O mote do primeiro capítulo da coletânea, de autoria de Mauro Guilherme Pinheiro Koury, sob o título "As emoções em tempo de isolamento social", se debruça sobre a produção de emoções e do isolamento social no cenário da vida nacional. Tal cenário, não apenas é tenso, inseguro e conflitivo, mas permeado de novas moralidades, algumas delas tão sinistras como a própria cultura política neoliberal que a suscita.

Koury acompanha de perto, e de forma sistemática, as páginas da impressa escrita e informações de diferentes redes virtuais que passam revista nos acontecimentos políticos do que chama de "golpe branco", que resultou na derrubada do mandado, via impeachment, da ex-presidenta Dilma Rousseff, até os processos que levam a Jair Bolsonaro à ascensão ao poder, como atual presidente da República.
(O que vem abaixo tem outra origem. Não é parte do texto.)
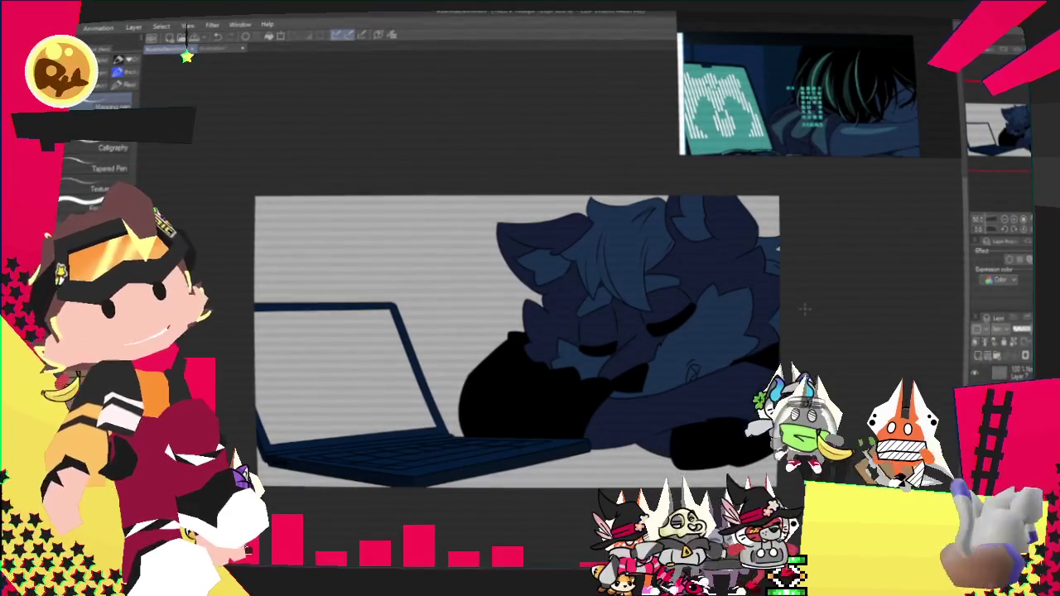
pyautogui.scroll(-1, 804, 309)
pyautogui.scroll(-2, 795, 302)
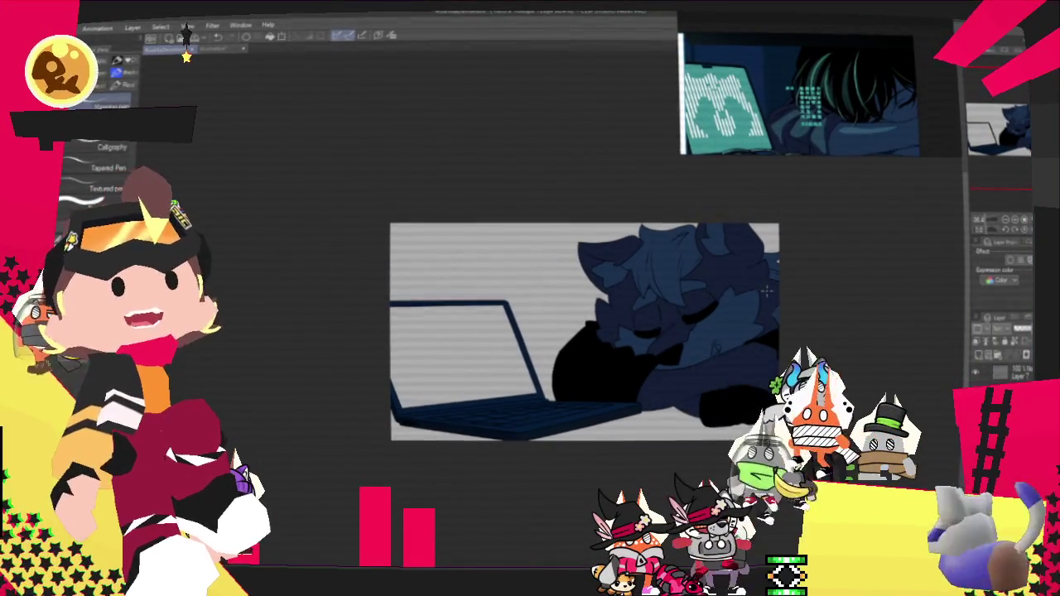
pyautogui.scroll(1, 735, 401)
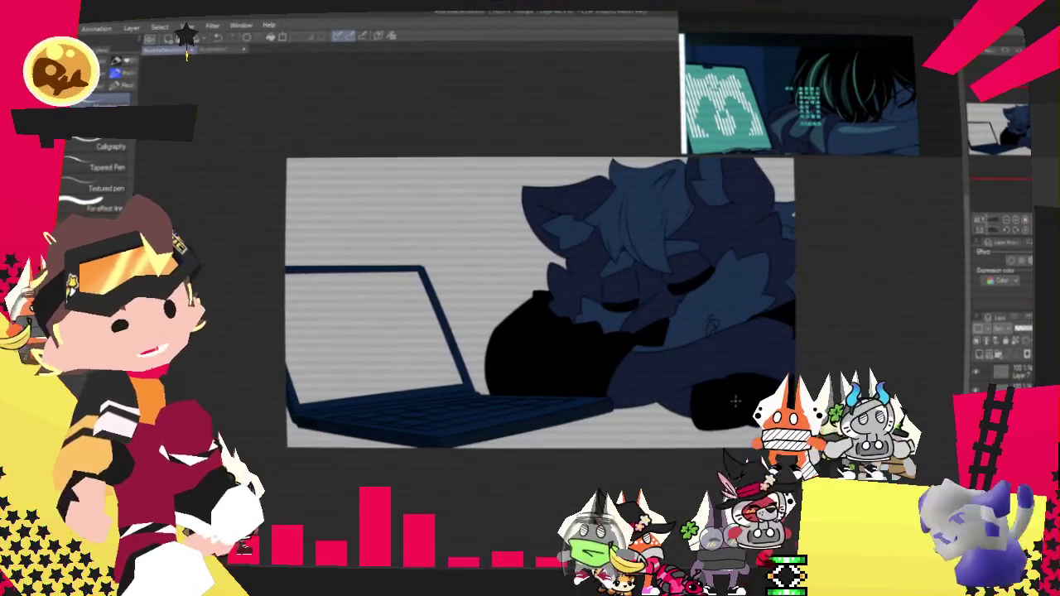
pyautogui.scroll(1, 736, 401)
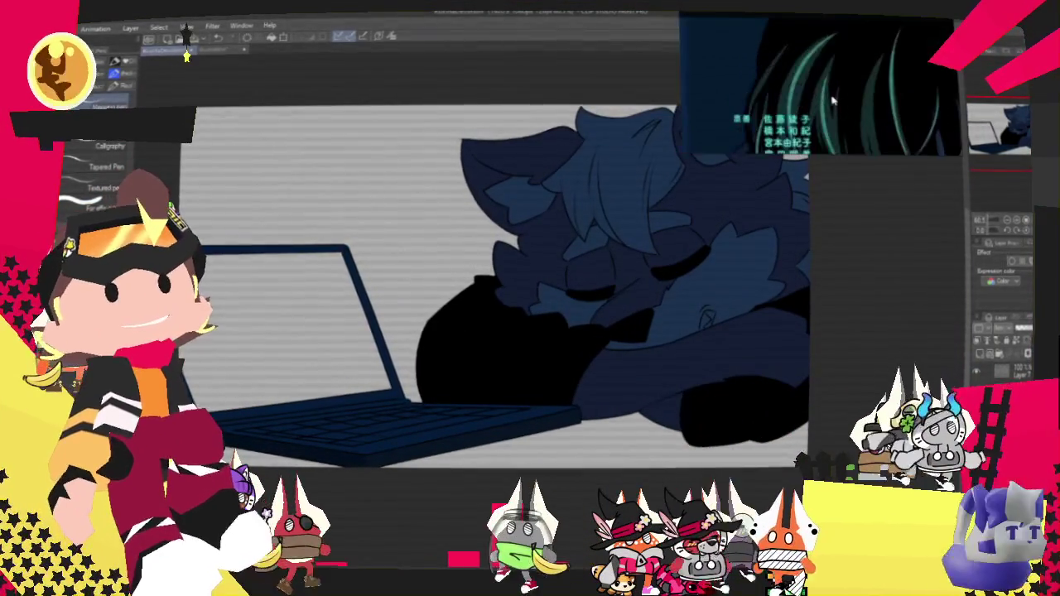
pyautogui.scroll(-1, 804, 107)
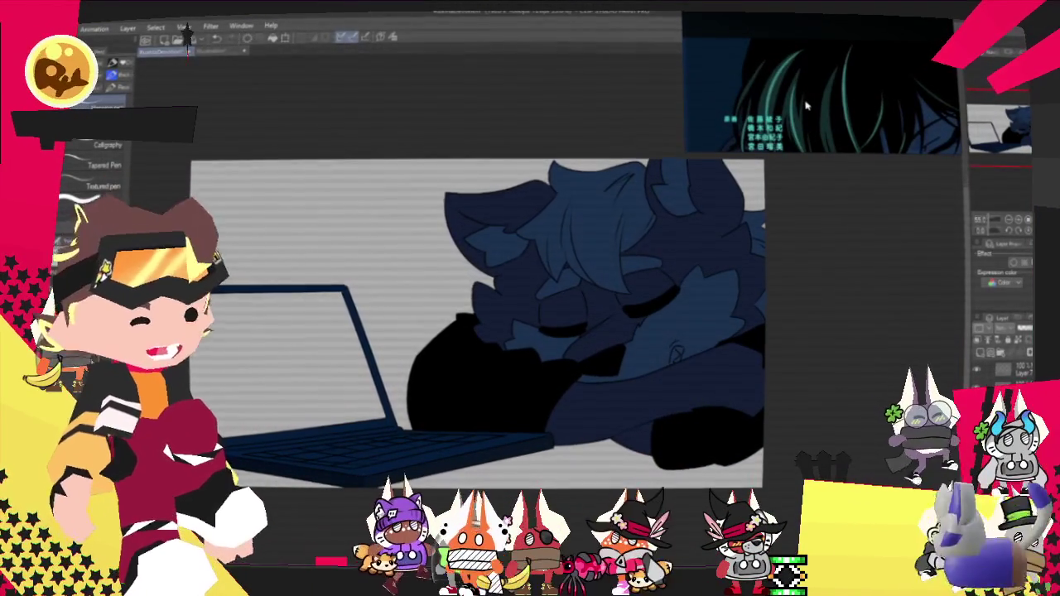
pyautogui.click(395, 40)
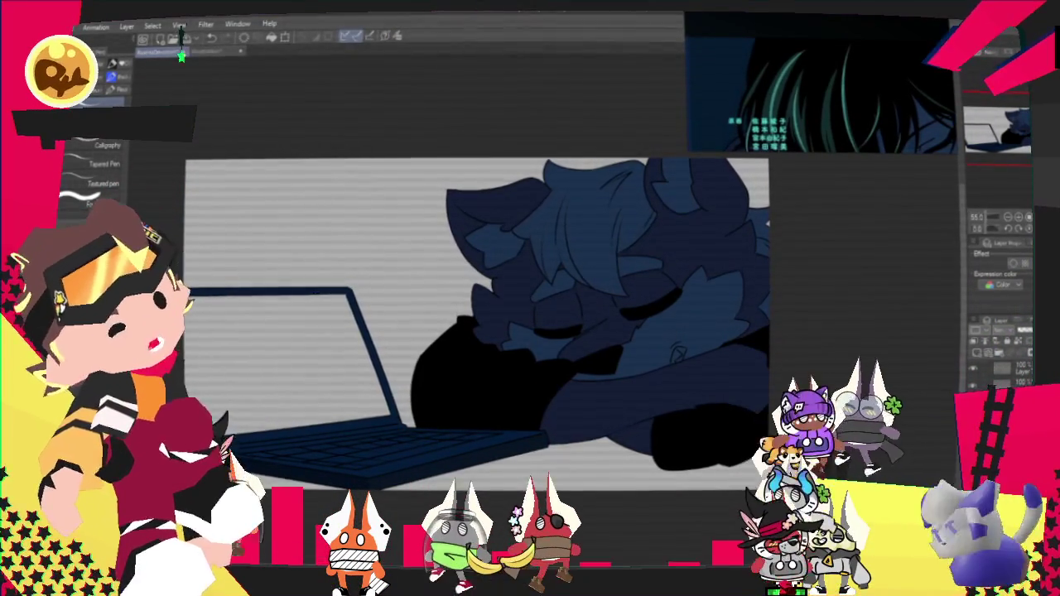
pyautogui.press('g')
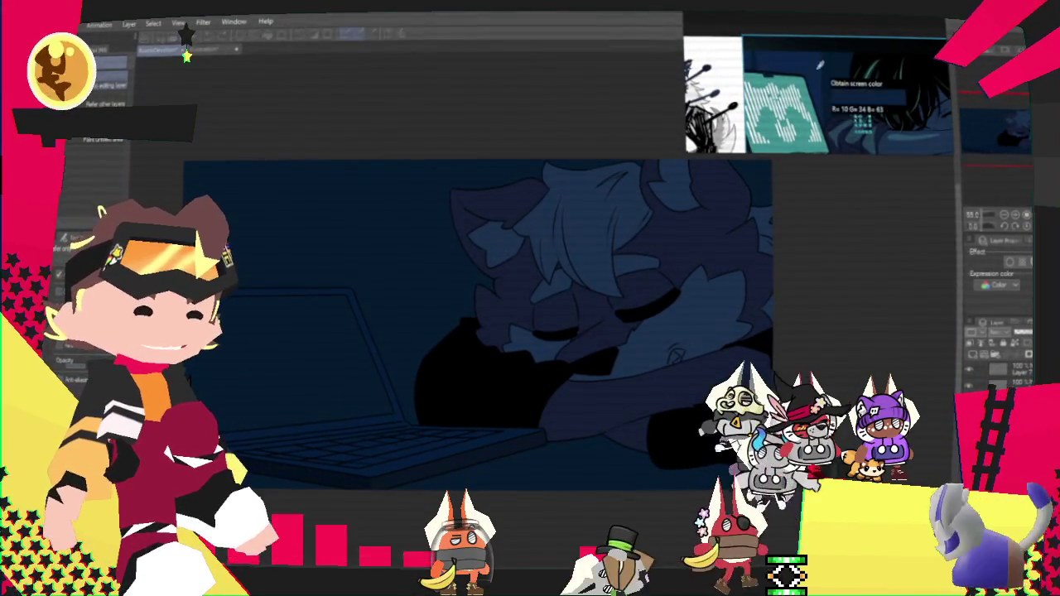
# Step: Try a lighter blue rectangle over the canvas twice, undoing both to keep the dark navy fill
pyautogui.press('o')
O interessante desse recorte inicial de Koury é mostrar de que modo a governança bolsonarista, apoiada em uma "política de destruição civilizatória", é permeada por uma "retórica do desespero": noção que aponta para a falência moral e política e, no caso em pauta, também para o negacionismo da ciência e seus avanços, o cinismo e as medidas inconstitucionais diante o sofrimento e a dor dos outros. “Retórica do desespero”, explicitamente, demonstrada em depoimentos governamentais sobre situações de dor frente à calamidade nacional de mortes e contaminação pelo novo coronavírus, como: "infelizmente muitos vão morrer, é coisa de quem está vivo, fazer o que?"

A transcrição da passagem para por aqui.